**TEXT EXCERPT**
Using C to Develop a Basic 3d Graphics Engine

Foundations: Representing Three-Dimensional Space

Before a single pixel is drawn, a 3D engine must have a mathematical language to describe objects in space. At the core are vectors (three-component tuples representing position, direction, or color) and matrices (4×4 arrays that encode transformations). In C, these are typically defined as simple structs:

typedef struct { float x, y, z; } vec3; for points and vectors.
typedef struct { float m[16]; } mat4; for transformation matrices stored in column-major order.

Every object is composed of triangles. A triangle is defined by three vertices, each with a position, and optionally a normal and color. Storing these as contiguous arrays (e.g., vec3 vertices[12] for a cube) improves cache efficiency—a critical consideration when you later process thousands of faces per frame.

The Graphics Pipeline: From Vertices to Pixels

A graphics pipeline is a sequence of stages that transforms 3D scene data into a 2D image. In a basic software-rendered engine, you manually implement each stage. The main phases are:

Vertex Processing – applying model, view, and projection transforms.
Rasterization – converting transformed triangles into fragments (potential pixels).
Shading – computing the color of each fragment based on lighting and material.
Output Merging – blending fragments with the frame buffer, including depth testing.

Hardware-accelerated engines (using OpenGL, Vulkan, or DirectX) perform most of these steps on the GPU, but understanding the software path gives you deep insight into how the GPU works under the hood.

Vertex Processing and Transformations

Every vertex starts in model space (local coordinates relative to the object). To position it in the world, you apply a model matrix that encodes translation, rotation, and scaling. Then the view matrix transforms world coordinates into camera-relative coordinates (view space). Finally, the projection matrix maps view space to a normalized coordinate system (clip space) where perspective division and viewport mapping produce screen coordinates.

In C, transformation functions look like:

mat4 mat4_identity() – returns an identity matrix.
mat4 mat4_translate(float x, float y, float z) – builds a translation matrix.
mat4 mat4_rotate_X(float angle_rad) – rotation around the X axis.

**COLLECTED DATA**

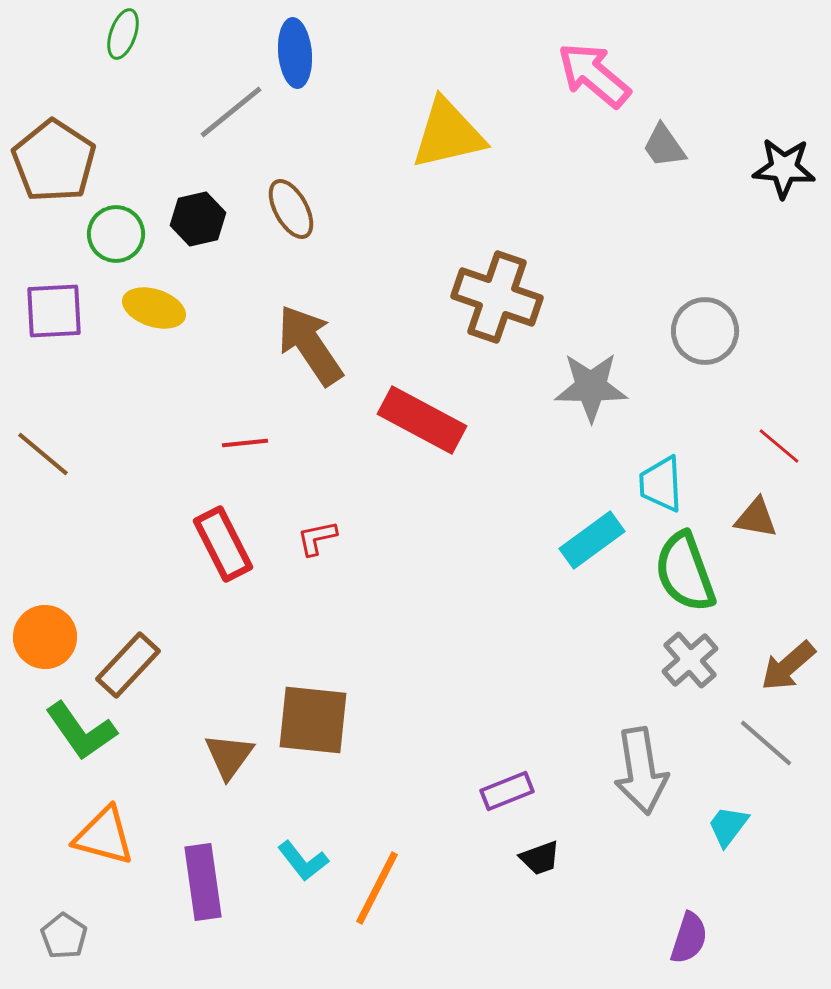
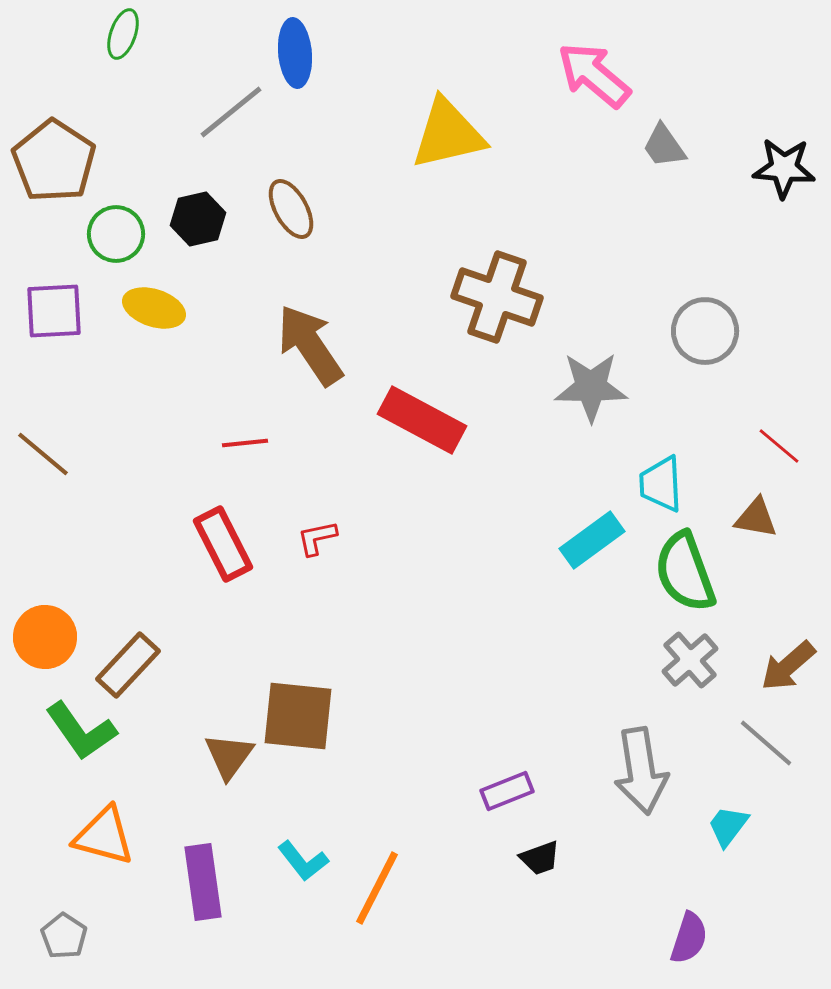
brown square at (313, 720): moved 15 px left, 4 px up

**WRITTEN EXERCISE**
According to the text on building a 3D graphics engine in C, in what order are the mat4 transformation matrices stored? Answer from the text alone.

**RESPONSE TO THIS EXERCISE**
In column-major order.